Fishing in Iraq

Stars & Stripes:

It was well after dark and the musty waters of the Euphrates River had taken on the color of greased gunmetal as they skirted the city.

A rickety fishing boat coasted silently along the reed-choked banks and closed distance with a group of jet boats piloted by U.S. Marines. The patrol had been uneventful until now, but when the beam of an infrared spotlight revealed electric wires and no passengers in the Jon boat, the Marines grew concerned.

“Please let that not be a waterborne IED,” Capt. Shane Cote, 35, of Deep River, Conn., said as one of his Small Unit Riverine Crafts, or SURCs, motored ahead to inspect the boat.

Cote’s worry turned to relief when crewmen radioed back that the vessel contained no explosives. The wires were probably left behind by one of the many Iraqi fishermen who specialize in a form of angling called electro-shock fishing.

Instead of using a rod and a reel, the Iraqi sportsmen use a flashlight to blind and confuse river fish. They then shock the fish by jabbing it with an electrode hot-wired to a battery or generator.

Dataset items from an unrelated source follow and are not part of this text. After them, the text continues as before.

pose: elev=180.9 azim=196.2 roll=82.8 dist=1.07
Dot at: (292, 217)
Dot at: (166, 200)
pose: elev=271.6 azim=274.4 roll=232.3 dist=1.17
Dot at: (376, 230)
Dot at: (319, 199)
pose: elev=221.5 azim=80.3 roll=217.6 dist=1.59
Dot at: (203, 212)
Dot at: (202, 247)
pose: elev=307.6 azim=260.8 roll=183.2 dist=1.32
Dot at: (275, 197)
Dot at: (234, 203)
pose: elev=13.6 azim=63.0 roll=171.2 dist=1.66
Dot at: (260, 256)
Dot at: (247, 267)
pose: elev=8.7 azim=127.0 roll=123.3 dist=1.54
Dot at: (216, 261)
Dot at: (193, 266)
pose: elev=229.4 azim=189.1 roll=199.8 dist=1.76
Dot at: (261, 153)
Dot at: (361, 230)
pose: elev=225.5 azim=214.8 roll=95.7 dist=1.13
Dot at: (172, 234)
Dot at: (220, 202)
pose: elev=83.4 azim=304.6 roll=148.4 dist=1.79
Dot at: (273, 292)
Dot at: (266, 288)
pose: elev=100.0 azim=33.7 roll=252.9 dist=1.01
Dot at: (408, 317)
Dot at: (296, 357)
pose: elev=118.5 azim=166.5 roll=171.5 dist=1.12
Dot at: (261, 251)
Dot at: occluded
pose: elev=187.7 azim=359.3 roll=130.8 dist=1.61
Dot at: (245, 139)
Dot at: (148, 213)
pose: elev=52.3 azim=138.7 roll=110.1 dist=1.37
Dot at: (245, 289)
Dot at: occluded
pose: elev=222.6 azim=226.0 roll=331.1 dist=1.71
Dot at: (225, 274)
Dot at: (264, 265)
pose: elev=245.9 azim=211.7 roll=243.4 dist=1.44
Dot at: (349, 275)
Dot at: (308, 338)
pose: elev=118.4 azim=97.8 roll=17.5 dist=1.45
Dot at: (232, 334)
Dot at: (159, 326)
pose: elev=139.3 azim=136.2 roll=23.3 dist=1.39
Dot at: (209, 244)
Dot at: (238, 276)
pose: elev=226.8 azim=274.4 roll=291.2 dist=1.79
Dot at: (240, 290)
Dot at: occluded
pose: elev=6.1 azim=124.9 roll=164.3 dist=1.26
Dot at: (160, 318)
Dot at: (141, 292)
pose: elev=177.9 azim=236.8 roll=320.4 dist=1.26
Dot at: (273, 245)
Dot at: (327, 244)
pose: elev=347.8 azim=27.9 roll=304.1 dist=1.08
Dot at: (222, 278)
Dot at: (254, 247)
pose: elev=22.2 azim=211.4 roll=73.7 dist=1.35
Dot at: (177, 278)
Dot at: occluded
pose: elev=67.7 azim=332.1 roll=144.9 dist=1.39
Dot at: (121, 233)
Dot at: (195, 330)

The angler then uses a net to scoop the fish out of the river.

“It’s wild,” Cote said of the fishing technique. “These people do the most dangerous things.”

In the last several months, though, Cote and his boat crews have had a lot more dangerous things to worry about than electric fishing devices.

As U.S. troops wage a renewed campaign to rid Ramadi of insurgents and criminal gangs, Cote’s Dam Security Unit Two has played a growing role in efforts to capture key cell leaders and interdict insurgent mortar and rocket teams who have taken to the river to avoid checkpoints on land.

At the same time, Cote’s men have found themselves shooting their way out of riverbank ambushes or taking cover from waterfront mortar attacks.

...

There is more. The fishing part of the story reminds me of a joke about a game warden who sees a guy with a big stringer of fish and asks him where he caught them. The fisherman offers to take him out and show him and the next day as they anchor, the fisherman takes a stick of dynamite out of his tackle box, lights the fuse, and throws it in the water and when the stunned fish rise to the surface he scoops them up with his net. The game warden is stunned and says I can't believe what you just did. The fisherman lights the fuse on another stick of dynamite that he pulled from his tackle bax and he hands it to the game warden and says, "you gonna talk, or fish?"